What you have to do ::
If a line of the material holds the string "pouvez", it counts; report the number of such lines alone.

BEGIN

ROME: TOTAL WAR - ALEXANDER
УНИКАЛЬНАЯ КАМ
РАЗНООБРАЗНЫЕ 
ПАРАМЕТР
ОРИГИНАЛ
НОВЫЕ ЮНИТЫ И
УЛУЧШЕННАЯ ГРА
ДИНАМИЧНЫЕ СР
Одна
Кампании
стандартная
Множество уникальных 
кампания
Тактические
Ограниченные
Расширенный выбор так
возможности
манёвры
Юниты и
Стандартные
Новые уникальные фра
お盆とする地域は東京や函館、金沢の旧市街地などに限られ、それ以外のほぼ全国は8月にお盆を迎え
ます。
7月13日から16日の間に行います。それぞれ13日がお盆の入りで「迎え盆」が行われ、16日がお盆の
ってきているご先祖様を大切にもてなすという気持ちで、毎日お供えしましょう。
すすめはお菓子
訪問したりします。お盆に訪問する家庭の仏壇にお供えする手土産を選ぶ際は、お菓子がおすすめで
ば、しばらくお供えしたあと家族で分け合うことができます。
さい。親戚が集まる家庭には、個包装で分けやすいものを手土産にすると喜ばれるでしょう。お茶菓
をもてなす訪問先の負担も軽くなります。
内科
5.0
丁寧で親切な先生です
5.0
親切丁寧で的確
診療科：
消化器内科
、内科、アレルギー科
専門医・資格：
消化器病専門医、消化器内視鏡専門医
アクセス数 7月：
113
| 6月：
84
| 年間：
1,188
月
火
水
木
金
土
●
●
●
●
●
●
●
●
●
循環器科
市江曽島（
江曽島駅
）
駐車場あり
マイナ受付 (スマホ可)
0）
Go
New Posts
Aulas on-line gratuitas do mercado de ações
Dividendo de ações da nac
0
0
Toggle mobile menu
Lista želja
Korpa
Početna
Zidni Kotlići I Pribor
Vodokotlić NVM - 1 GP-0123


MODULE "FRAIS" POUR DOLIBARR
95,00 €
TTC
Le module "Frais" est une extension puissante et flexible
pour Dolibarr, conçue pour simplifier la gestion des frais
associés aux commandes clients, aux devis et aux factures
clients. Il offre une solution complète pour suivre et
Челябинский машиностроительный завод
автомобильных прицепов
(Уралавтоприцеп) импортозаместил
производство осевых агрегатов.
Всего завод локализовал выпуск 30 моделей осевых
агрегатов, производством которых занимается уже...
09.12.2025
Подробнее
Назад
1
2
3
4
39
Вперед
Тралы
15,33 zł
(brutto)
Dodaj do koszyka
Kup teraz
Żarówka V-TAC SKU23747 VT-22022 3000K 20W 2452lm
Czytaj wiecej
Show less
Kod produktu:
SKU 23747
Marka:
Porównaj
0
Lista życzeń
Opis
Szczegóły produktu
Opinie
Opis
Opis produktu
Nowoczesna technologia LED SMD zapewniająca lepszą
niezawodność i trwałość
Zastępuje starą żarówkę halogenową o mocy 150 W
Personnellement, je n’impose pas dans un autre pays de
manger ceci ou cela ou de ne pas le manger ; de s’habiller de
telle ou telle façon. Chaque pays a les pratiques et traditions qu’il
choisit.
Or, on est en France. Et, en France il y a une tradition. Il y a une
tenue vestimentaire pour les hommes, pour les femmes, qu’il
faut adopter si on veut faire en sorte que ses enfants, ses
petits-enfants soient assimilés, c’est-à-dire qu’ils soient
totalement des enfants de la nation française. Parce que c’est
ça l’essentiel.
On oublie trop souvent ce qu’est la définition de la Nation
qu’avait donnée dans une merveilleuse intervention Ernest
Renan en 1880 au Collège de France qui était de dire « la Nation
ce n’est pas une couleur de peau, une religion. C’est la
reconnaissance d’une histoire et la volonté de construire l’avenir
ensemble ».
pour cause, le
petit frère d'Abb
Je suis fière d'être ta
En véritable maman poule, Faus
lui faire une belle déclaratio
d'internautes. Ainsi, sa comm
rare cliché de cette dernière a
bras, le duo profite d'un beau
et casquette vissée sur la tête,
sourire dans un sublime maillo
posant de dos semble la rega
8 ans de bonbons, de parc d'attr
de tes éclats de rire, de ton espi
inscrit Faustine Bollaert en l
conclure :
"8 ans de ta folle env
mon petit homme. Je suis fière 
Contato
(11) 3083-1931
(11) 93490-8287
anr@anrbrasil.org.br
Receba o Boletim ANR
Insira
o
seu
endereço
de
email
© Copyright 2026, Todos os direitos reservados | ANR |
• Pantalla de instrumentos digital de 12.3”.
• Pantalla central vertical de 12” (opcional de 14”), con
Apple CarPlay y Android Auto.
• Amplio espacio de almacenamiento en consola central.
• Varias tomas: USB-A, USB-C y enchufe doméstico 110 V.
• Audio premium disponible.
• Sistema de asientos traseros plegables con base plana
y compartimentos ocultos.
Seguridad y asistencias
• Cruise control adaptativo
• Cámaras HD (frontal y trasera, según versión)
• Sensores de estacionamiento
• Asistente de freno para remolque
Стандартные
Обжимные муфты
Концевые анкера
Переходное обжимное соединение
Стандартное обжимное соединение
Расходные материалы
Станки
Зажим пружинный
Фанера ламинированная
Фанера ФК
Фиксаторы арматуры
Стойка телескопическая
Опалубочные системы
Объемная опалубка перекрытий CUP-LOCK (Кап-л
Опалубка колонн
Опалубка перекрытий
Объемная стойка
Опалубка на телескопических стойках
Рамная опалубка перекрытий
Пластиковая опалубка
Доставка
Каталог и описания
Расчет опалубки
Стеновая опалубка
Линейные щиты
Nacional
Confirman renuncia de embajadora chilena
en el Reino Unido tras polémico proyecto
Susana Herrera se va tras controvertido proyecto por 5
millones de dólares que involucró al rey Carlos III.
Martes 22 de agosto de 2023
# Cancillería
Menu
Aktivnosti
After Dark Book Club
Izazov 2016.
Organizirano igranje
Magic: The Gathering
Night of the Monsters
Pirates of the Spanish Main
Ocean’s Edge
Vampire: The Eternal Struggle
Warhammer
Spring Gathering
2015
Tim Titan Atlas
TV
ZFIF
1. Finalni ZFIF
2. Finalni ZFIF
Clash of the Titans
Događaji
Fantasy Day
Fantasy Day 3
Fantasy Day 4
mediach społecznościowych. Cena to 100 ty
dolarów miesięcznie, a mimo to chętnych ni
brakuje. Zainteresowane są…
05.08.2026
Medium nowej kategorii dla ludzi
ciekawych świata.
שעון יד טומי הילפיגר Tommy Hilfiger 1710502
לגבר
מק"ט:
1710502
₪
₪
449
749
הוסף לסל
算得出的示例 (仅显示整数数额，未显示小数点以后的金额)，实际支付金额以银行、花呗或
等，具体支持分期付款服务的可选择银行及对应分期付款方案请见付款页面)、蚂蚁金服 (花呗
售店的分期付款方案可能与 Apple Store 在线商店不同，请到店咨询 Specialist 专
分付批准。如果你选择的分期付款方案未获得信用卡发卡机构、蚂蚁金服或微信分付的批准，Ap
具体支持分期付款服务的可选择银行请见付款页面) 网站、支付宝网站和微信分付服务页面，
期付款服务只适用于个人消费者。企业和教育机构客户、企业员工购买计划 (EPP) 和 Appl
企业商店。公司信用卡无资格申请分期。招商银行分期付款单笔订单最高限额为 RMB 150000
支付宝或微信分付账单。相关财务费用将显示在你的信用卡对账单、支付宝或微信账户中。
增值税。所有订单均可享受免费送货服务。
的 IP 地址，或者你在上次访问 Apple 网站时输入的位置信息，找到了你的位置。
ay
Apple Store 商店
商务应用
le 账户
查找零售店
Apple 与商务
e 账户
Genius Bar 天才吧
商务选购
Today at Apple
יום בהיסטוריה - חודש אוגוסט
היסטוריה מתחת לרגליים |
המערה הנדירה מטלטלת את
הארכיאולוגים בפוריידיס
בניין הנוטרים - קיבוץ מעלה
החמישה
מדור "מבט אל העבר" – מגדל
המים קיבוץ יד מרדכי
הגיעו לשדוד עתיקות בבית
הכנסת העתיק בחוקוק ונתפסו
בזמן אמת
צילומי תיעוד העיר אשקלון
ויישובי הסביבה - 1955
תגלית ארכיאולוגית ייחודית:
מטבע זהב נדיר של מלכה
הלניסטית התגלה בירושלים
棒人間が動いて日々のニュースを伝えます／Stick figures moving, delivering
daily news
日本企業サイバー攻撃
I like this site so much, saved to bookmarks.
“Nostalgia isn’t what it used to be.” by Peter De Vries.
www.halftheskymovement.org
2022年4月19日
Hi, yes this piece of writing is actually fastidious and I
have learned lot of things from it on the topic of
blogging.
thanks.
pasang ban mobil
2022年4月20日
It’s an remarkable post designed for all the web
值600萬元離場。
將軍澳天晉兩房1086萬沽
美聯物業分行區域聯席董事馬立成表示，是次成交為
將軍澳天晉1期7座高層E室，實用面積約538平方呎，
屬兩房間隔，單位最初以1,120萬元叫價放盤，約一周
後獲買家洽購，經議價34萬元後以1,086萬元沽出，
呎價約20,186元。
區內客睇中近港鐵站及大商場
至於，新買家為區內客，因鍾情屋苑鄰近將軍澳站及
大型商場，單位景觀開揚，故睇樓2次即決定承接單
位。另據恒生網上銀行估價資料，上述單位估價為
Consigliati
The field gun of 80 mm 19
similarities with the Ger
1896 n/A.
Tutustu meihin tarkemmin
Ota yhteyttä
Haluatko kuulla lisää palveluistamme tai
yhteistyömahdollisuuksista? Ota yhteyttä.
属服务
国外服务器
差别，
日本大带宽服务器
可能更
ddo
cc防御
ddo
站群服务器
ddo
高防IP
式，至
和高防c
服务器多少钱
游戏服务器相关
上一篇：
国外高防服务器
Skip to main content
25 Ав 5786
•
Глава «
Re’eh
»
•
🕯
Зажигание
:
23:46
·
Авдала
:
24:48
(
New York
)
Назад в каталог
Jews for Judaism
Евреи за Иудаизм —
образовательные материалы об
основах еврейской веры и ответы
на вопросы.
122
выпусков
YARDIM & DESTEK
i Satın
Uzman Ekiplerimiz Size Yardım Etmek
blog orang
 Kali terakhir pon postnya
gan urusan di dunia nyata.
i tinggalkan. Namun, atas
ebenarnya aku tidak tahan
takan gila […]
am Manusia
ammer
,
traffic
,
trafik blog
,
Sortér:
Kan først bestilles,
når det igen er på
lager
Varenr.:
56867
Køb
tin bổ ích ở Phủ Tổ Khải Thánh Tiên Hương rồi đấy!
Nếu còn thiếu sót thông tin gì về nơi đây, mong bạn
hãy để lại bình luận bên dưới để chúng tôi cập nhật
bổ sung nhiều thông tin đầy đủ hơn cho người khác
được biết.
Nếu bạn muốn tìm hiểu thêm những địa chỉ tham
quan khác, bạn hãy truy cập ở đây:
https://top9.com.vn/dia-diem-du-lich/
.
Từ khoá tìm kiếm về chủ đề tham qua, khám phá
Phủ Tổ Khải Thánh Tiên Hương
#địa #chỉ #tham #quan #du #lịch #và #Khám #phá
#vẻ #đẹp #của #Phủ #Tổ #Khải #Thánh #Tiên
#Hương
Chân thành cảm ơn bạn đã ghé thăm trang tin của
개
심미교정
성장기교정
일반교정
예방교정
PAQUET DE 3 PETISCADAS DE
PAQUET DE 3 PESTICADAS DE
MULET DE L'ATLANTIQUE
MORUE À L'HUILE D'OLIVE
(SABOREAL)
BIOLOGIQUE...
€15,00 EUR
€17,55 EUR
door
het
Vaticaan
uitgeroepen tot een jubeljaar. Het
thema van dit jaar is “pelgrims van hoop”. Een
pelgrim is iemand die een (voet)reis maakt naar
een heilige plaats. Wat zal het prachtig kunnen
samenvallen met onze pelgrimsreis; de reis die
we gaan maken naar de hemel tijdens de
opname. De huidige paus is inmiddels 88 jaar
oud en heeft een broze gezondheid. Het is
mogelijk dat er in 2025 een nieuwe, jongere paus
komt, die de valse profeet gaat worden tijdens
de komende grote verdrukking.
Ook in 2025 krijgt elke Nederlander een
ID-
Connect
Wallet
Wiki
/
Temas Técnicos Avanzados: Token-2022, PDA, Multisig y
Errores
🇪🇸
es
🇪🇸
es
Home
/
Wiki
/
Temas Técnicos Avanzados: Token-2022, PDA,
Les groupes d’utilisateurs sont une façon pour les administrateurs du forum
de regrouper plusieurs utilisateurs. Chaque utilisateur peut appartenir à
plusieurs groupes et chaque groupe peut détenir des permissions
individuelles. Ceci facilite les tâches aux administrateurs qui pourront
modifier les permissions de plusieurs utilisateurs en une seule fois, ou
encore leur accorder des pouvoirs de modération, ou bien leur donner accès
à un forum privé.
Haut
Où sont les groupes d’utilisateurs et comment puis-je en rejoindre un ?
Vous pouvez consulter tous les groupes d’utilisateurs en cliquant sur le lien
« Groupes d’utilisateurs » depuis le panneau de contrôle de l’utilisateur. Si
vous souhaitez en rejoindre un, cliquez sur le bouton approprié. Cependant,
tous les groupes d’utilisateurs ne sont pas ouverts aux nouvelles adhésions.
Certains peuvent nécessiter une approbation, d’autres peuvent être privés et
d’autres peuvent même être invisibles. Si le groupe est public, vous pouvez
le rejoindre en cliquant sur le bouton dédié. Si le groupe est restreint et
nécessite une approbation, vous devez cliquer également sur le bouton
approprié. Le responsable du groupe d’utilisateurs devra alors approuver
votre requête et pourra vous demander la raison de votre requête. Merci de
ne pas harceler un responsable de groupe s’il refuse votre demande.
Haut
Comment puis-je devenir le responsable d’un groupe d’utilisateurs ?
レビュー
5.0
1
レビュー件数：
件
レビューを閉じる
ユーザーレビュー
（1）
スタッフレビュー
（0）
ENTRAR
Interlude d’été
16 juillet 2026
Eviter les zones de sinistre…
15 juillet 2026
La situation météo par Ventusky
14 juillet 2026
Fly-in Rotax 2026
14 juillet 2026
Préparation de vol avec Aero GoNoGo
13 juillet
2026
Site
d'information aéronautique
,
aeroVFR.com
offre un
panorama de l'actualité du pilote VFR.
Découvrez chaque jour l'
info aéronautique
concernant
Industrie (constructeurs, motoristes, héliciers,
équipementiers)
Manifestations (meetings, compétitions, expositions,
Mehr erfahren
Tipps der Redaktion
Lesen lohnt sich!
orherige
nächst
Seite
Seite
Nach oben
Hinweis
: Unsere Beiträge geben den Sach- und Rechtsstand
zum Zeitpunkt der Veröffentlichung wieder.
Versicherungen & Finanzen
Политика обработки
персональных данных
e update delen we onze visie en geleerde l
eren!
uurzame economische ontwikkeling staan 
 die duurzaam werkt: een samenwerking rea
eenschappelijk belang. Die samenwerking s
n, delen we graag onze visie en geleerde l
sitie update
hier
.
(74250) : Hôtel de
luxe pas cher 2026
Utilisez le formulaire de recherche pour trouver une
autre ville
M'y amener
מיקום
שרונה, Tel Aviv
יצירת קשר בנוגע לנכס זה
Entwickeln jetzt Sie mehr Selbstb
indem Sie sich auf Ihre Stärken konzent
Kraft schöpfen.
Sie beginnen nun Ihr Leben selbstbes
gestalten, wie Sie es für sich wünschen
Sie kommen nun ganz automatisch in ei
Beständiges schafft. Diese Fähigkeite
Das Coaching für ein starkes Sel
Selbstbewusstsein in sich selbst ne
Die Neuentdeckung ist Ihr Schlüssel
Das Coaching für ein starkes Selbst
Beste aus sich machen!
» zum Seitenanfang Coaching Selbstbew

END

Response to the exercise ::
2